*** Begin section ***

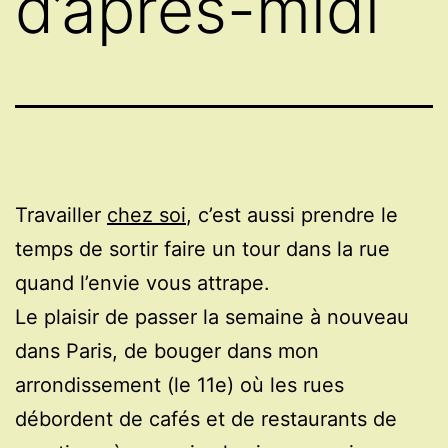
d’après-midi
Travailler
chez soi
, c’est aussi prendre le
temps de sortir faire un tour dans la rue
quand l’envie vous attrape.
Le plaisir de passer la semaine à nouveau
dans Paris, de bouger dans mon
arrondissement (le 11e) où les rues
débordent de cafés et de restaurants de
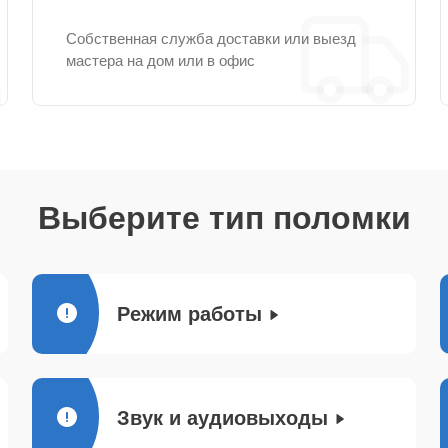
Собственная служба доставки или выезд
мастера на дом или в офис
Выберите тип поломки
Режим работы
Звук и аудиовыходы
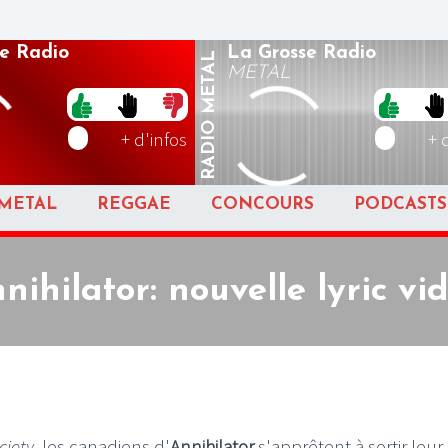
e Radio
La Grosse Radio
METAL
METAL
RADIO
+ d'infos
+ 
METAL
REGGAE
CONCOURS
PODCASTS
nihilator: nouvelle lyric vi
ciety
, les canadiens d'
Annihilator
s'apprêtent à sortir leur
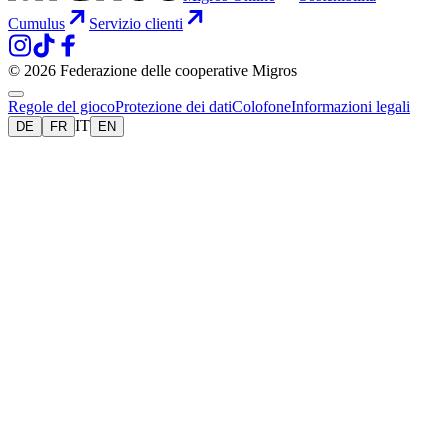
Cumulus
Servizio clienti
© 2026 Federazione delle cooperative Migros
Regole del gioco
Protezione dei dati
Colofone
Informazioni legali
IT
DE
FR
EN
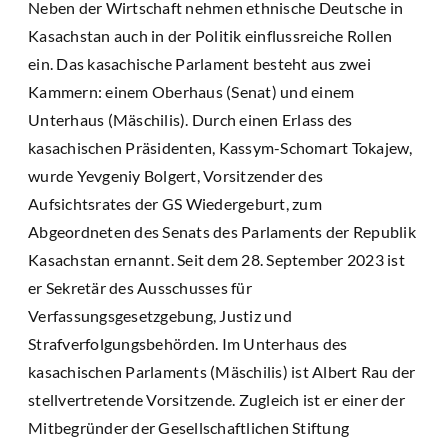
Neben der Wirtschaft nehmen ethnische Deutsche in
Kasachstan auch in der Politik einflussreiche Rollen
ein. Das kasachische Parlament besteht aus zwei
Kammern: einem Oberhaus (Senat) und einem
Unterhaus (Mäschilis). Durch einen Erlass des
kasachischen Präsidenten, Kassym-Schomart Tokajew,
wurde Yevgeniy Bolgert, Vorsitzender des
Aufsichtsrates der GS Wiedergeburt, zum
Abgeordneten des Senats des Parlaments der Republik
Kasachstan ernannt. Seit dem 28. September 2023 ist
er Sekretär des Ausschusses für
Verfassungsgesetzgebung, Justiz und
Strafverfolgungsbehörden. Im Unterhaus des
kasachischen Parlaments (Mäschilis) ist Albert Rau der
stellvertretende Vorsitzende. Zugleich ist er einer der
Mitbegründer der Gesellschaftlichen Stiftung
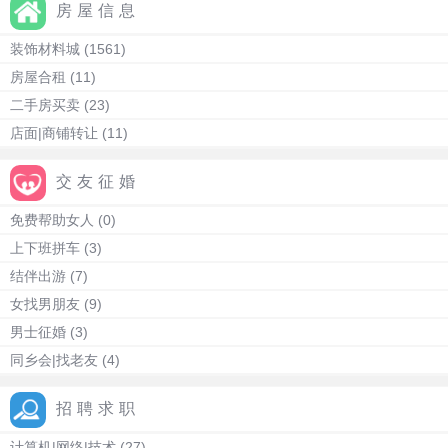
房屋信息
装饰材料城
(1561)
房屋合租
(11)
二手房买卖
(23)
店面|商铺转让
(11)
交友征婚
免费帮助女人
(0)
上下班拼车
(3)
结伴出游
(7)
女找男朋友
(9)
男士征婚
(3)
同乡会|找老友
(4)
招聘求职
计算机|网络|技术
(27)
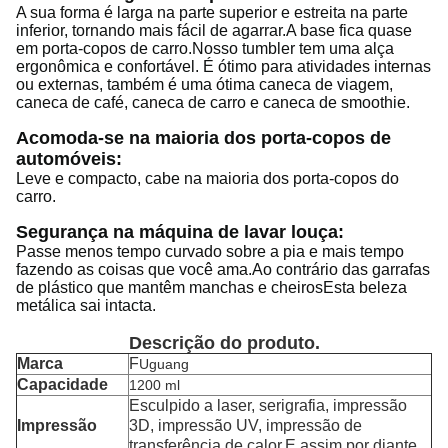
A sua forma é larga na parte superior e estreita na parte
inferior, tornando mais fácil de agarrar.A base fica quase
em porta-copos de carro.Nosso tumbler tem uma alça
ergonômica e confortável. É ótimo para atividades internas
ou externas, também é uma ótima caneca de viagem,
caneca de café, caneca de carro e caneca de smoothie.
Acomoda-se na maioria dos porta-copos de
automóveis:
Leve e compacto, cabe na maioria dos porta-copos do
carro.
Segurança na máquina de lavar louça:
Passe menos tempo curvado sobre a pia e mais tempo
fazendo as coisas que você ama.Ao contrário das garrafas
de plástico que mantêm manchas e cheirosEsta beleza
metálica sai intacta.
Descrição do produto.
Marca
F
Uguang
Capacidade
1200 ml
Esculpido a laser, serigrafia, impressão
Impressão
3D, impressão UV, impressão de
transferência de calor,
E assim por diante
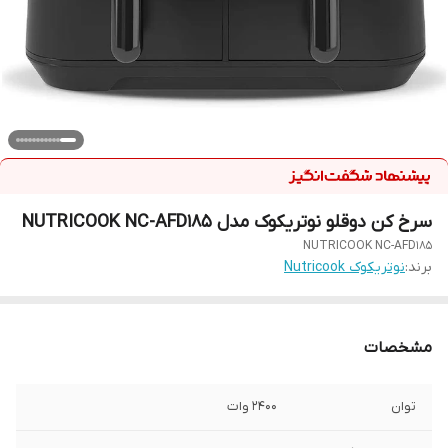
سرخ کن دوقلو نوتریکوک مدل NUTRICOOK NC-AFD185
NUTRICOOK NC-AFD185
برند:
نوتریکوک Nutricook
مشخصات
توان
2400 وات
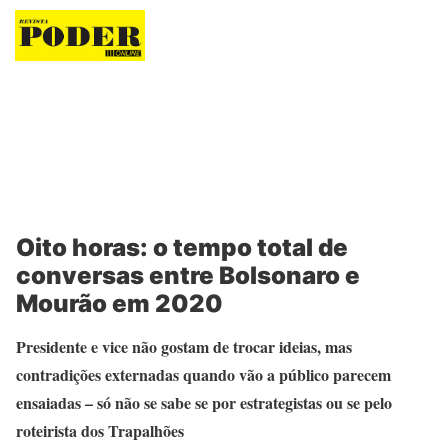
Revista Poder
Oito horas: o tempo total de
conversas entre Bolsonaro e
Mourão em 2020
Presidente e vice não gostam de trocar ideias, mas
contradições externadas quando vão a público parecem
ensaiadas – só não se sabe se por estrategistas ou se pelo
roteirista dos Trapalhões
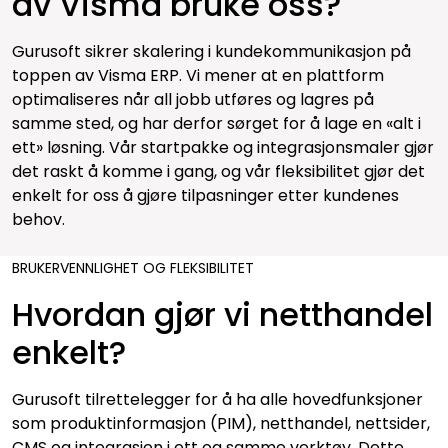
av Visma bruke oss?
Gurusoft sikrer skalering i kundekommunikasjon på
toppen av Visma ERP. Vi mener at en plattform
optimaliseres når all jobb utføres og lagres på
samme sted, og har derfor sørget for å lage en «alt i
ett» løsning. Vår startpakke og integrasjonsmaler gjør
det raskt å komme i gang, og vår fleksibilitet gjør det
enkelt for oss å gjøre tilpasninger etter kundenes
behov.
BRUKERVENNLIGHET OG FLEKSIBILITET
Hvordan gjør vi netthandel
enkelt?
Gurusoft tilrettelegger for å ha alle hovedfunksjoner
som produktinformasjon (PIM), netthandel, nettsider,
CMS og integrasjon i ett og samme verktøy. Dette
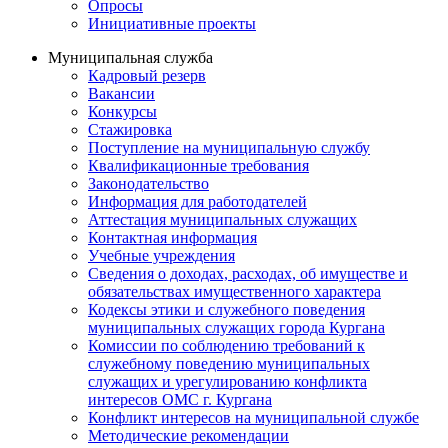
Опросы
Инициативные проекты
Муниципальная служба
Кадровый резерв
Вакансии
Конкурсы
Стажировка
Поступление на муниципальную службу
Квалификационные требования
Законодательство
Информация для работодателей
Аттестация муниципальных служащих
Контактная информация
Учебные учреждения
Сведения о доходах, расходах, об имуществе и
обязательствах имущественного характера
Кодексы этики и служебного поведения
муниципальных служащих города Кургана
Комиссии по соблюдению требований к
служебному поведению муниципальных
служащих и урегулированию конфликта
интересов ОМС г. Кургана
Конфликт интересов на муниципальной службе
Методические рекомендации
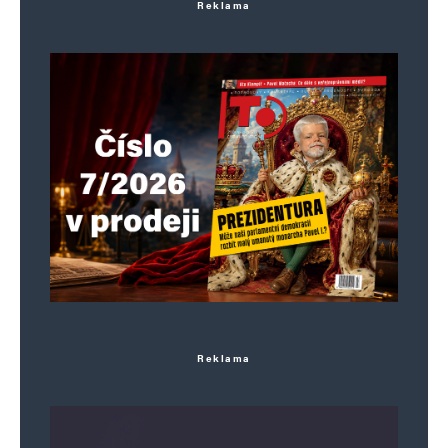
16. 6. 2026 (11:23)
Reklama
Skutečný rozdíl v rozpočtu na energie mezi
domem s hodnocením A a G je podle studie
šestkrát nižší než teoretické výpočty.
cha cha, ale hlavně, že máme povinný štítek
za nemalé peníze.
Lidé musí bydlet ve sklepích a chatách. I bez
štítku.
Sorry jako
Odpovědět
16. 6. 2026 (11:29)
Reklama
I to jim zatrhnou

*** End section ***

▶ What the exercise asks
Please copy the text of every record above word for word, leaving out the pictures.

▶ Response
d’après-midi
Travailler
chez soi
, c’est aussi prendre le
temps de sortir faire un tour dans la rue
quand l’envie vous attrape.
Le plaisir de passer la semaine à nouveau
dans Paris, de bouger dans mon
arrondissement (le 11e) où les rues
débordent de cafés et de restaurants de
Собственная служба доставки или выезд
мастера на дом или в офис
Выберите тип поломки
Режим работы
Звук и аудиовыходы
e Radio
La Grosse Radio
METAL
METAL
RADIO
+ d'infos
+ 
METAL
REGGAE
CONCOURS
PODCASTS
nihilator: nouvelle lyric vi
ciety
, les canadiens d'
Annihilator
s'apprêtent à sortir leur
Cumulus
Servizio clienti
© 2026 Federazione delle cooperative Migros
Regole del gioco
Protezione dei dati
Colofone
Informazioni legali
IT
DE
FR
EN
Neben der Wirtschaft nehmen ethnische Deutsche in
Kasachstan auch in der Politik einflussreiche Rollen
ein. Das kasachische Parlament besteht aus zwei
Kammern: einem Oberhaus (Senat) und einem
Unterhaus (Mäschilis). Durch einen Erlass des
kasachischen Präsidenten, Kassym-Schomart Tokajew,
wurde Yevgeniy Bolgert, Vorsitzender des
Aufsichtsrates der GS Wiedergeburt, zum
Abgeordneten des Senats des Parlaments der Republik
Kasachstan ernannt. Seit dem 28. September 2023 ist
er Sekretär des Ausschusses für
Verfassungsgesetzgebung, Justiz und
Strafverfolgungsbehörden. Im Unterhaus des
kasachischen Parlaments (Mäschilis) ist Albert Rau der
stellvertretende Vorsitzende. Zugleich ist er einer der
Mitbegründer der Gesellschaftlichen Stiftung
房屋信息
装饰材料城
(1561)
房屋合租
(11)
二手房买卖
(23)
店面|商铺转让
(11)
交友征婚
免费帮助女人
(0)
上下班拼车
(3)
结伴出游
(7)
女找男朋友
(9)
男士征婚
(3)
同乡会|找老友
(4)
招聘求职
计算机|网络|技术
(27)
A sua forma é larga na parte superior e estreita na parte
inferior, tornando mais fácil de agarrar.A base fica quase
em porta-copos de carro.Nosso tumbler tem uma alça
ergonômica e confortável. É ótimo para atividades internas
ou externas, também é uma ótima caneca de viagem,
caneca de café, caneca de carro e caneca de smoothie.
Acomoda-se na maioria dos porta-copos de
automóveis:
Leve e compacto, cabe na maioria dos porta-copos do
carro.
Segurança na máquina de lavar louça:
Passe menos tempo curvado sobre a pia e mais tempo
fazendo as coisas que você ama.Ao contrário das garrafas
de plástico que mantêm manchas e cheirosEsta beleza
metálica sai intacta.
Descrição do produto.
Marca
F
Uguang
Capacidade
1200 ml
Esculpido a laser, serigrafia, impressão
Impressão
3D, impressão UV, impressão de
transferência de calor,
E assim por diante
سرخ کن دوقلو نوتریکوک مدل NUTRICOOK NC-AFD185
NUTRICOOK NC-AFD185
برند:
نوتریکوک Nutricook
مشخصات
توان
2400 وات
Revista Poder
Oito horas: o tempo total de
conversas entre Bolsonaro e
Mourão em 2020
Presidente e vice não gostam de trocar ideias, mas
contradições externadas quando vão a público parecem
ensaiadas – só não se sabe se por estrategistas ou se pelo
roteirista dos Trapalhões
av Visma bruke oss?
Gurusoft sikrer skalering i kundekommunikasjon på
toppen av Visma ERP. Vi mener at en plattform
optimaliseres når all jobb utføres og lagres på
samme sted, og har derfor sørget for å lage en «alt i
ett» løsning. Vår startpakke og integrasjonsmaler gjør
det raskt å komme i gang, og vår fleksibilitet gjør det
enkelt for oss å gjøre tilpasninger etter kundenes
behov.
BRUKERVENNLIGHET OG FLEKSIBILITET
Hvordan gjør vi netthandel
enkelt?
Gurusoft tilrettelegger for å ha alle hovedfunksjoner
som produktinformasjon (PIM), netthandel, nettsider,
CMS og integrasjon i ett og samme verktøy. Dette
Опросы
Инициативные проекты
Муниципальная служба
Кадровый резерв
Вакансии
Конкурсы
Стажировка
Поступление на муниципальную службу
Квалификационные требования
Законодательство
Информация для работодателей
Аттестация муниципальных служащих
Контактная информация
Учебные учреждения
Сведения о доходах, расходах, об имуществе и
обязательствах имущественного характера
Кодексы этики и служебного поведения
муниципальных служащих города Кургана
Комиссии по соблюдению требований к
служебному поведению муниципальных
служащих и урегулированию конфликта
интересов ОМС г. Кургана
Конфликт интересов на муниципальной службе
Методические рекомендации
16. 6. 2026 (11:23)
Reklama
Skutečný rozdíl v rozpočtu na energie mezi
domem s hodnocením A a G je podle studie
šestkrát nižší než teoretické výpočty.
cha cha, ale hlavně, že máme povinný štítek
za nemalé peníze.
Lidé musí bydlet ve sklepích a chatách. I bez
štítku.
Sorry jako
Odpovědět
16. 6. 2026 (11:29)
Reklama
I to jim zatrhnou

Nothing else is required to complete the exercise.